Exercise input Start Marker

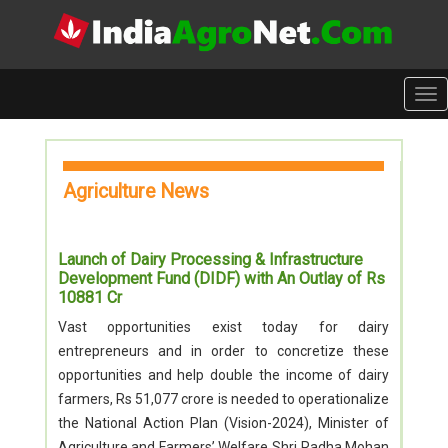
Tog
nav
Agriculture News
Launch of Dairy Processing & Infrastructure
Development Fund (DIDF) with An Outlay of Rs
10881 Cr
Vast opportunities exist today for dairy
entrepreneurs and in order to concretize these
opportunities and help double the income of dairy
farmers, Rs 51,077 crore is needed to operationalize
the National Action Plan (Vision-2024), Minister of
Agriculture and Farmers’ Welfare Shri Radha Mohan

Exercise input End Marker

Leave out every line before the one containing "Vast opportunities exist today for dairy"; set down that line and all remaining lines of the material exactly.

Vast opportunities exist today for dairy
entrepreneurs and in order to concretize these
opportunities and help double the income of dairy
farmers, Rs 51,077 crore is needed to operationalize
the National Action Plan (Vision-2024), Minister of
Agriculture and Farmers’ Welfare Shri Radha Mohan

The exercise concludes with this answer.